School Board faces immediate growth issues
Several Wilson County schools are bursting at the seams.
Both the high school and middle school in Mt. Juliet and four elementary schools in the west end of the county all have too many children for the number of classrooms in the buildings.
Because of the crowding, Mt. Juliet High School is holding classes in both its cafeteria and its library. Meanwhile, in the old high school building, Mt. Juliet Middle School has enough rooms, but it is serving 1,547 students instead of the ideal 1,200 or fewer that a middle school should serve.
While West Wilson Middle School is not over the number of students its building is planned for, its enrollment of 1,149 is only a few students away from the ideal 1,200 limit. Mt. Juliet and West Wilson are among the largest middle schools in the state.

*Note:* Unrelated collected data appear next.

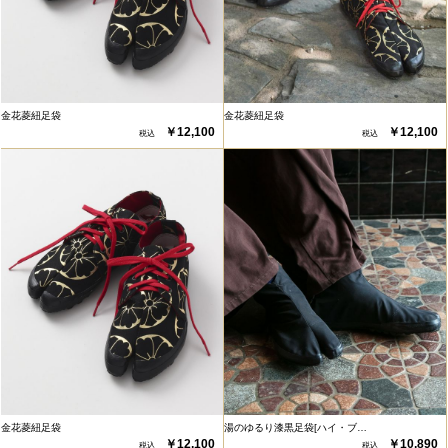
金花菱紐足袋
金花菱紐足袋
￥12,100
￥12,100
金花菱紐足袋
湯のゆるり漆黒足袋[ハイ・ブ…
￥12,100
￥10,890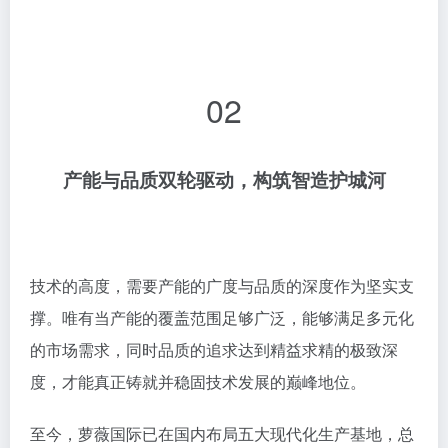
产能与品质双轮驱动，构筑智造护城河
技术的高度，需要产能的广度与品质的深度作为坚实支
撑。唯有当产能的覆盖范围足够广泛，能够满足多元化
的市场需求，同时品质的追求达到精益求精的极致深
度，才能真正铸就并稳固技术发展的巅峰地位。
至今，萝薇国际已在国内布局五大现代化生产基地，总
面积4.3万平方米，配备60多条智能制造生产线、18台
国际先进的医用级B.F.S吹灌封设备，实现无菌次抛年
产能15亿支、日产能500万支的规模化供应能力。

The four crowded elementary schools are Elzie D. Patton, Gladeville, Stoner Creek and W. A. Wright, which each have 50 to 100 extra students. These schools are coping by holding classes in portables, locker rooms and cafeterias.

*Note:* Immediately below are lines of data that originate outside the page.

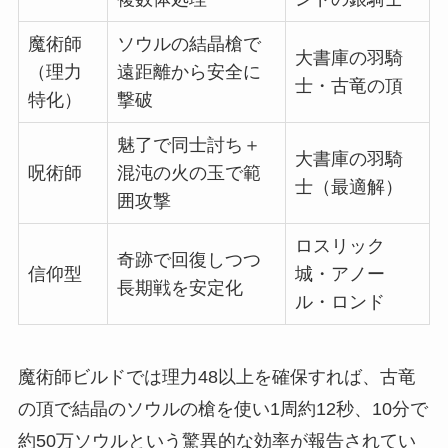
魔術師
ソウルの結晶槍で
大書庫の羽騎
（理力
遠距離から安全に
士・古竜の頂
特化）
撃破
魅了で同士討ち＋
大書庫の羽騎
呪術師
混沌の火の玉で範
士（最適解）
囲攻撃
ロスリック
奇跡で回復しつつ
信仰型
城・アノー
長期戦を安定化
ル・ロンド
魔術師ビルドでは理力48以上を確保すれば、古竜
の頂で結晶のソウルの槍を使い1周約12秒、10分で
約50万ソウルという驚異的な効率が報告されてい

Three of the four schools - Elzie Patton, Stoner Creek and W. A. Wright - have no land to expand onto.
So in a special work session Saturday, members of the Wilson County School Board discussed potential solutions to the growth that the county has already experienced, as well as expected needs that continued growth could bring.
The information comes from a report prepared by Kaatz, Binkley, Jones & Morris Architects for Wilson County Schools.
'18 more rooms at MJHS?'
To respond to the crowding problems, proposals were presented to the Wilson County School Board at Saturday's work session to build an expansion at Mt. Juliet High School with 18 more rooms, which would allow MJHS to serve an additional 500 Golden Bears.
Plans were also proposed to expand Gladeville and Tuckers Crossroads schools.
But the big news is a plan for a potential North Central Campus with high, middle and elementary schools which could share one campus, making the total construction cost somewhat lower than building each school on separate sites.
First the school system would need to find between 100 to 120 acres in the right area to locate all three schools, according to the study.
The proposed middle school would be able to serve 1,500 children, but board members said they thought that was too large.
"We may need two new middle schools, since the ideal population for a middle school is 1,200 or less," said Board Chair Larry Tomlinson.
The meeting was a work session to discuss problems and solutions with no final decisions being made yet, Director of Schools Dr. Donna Wright pointed out.
Zone 1 Board Member Wayne McNeese responded, "We can't be having this same discussion in two years. We have to make some tough decisions. With almost 2,000 students in each of three high schools and two of the biggest middle schools in the state, we're at a critical point. These decisions will affect us for years to come."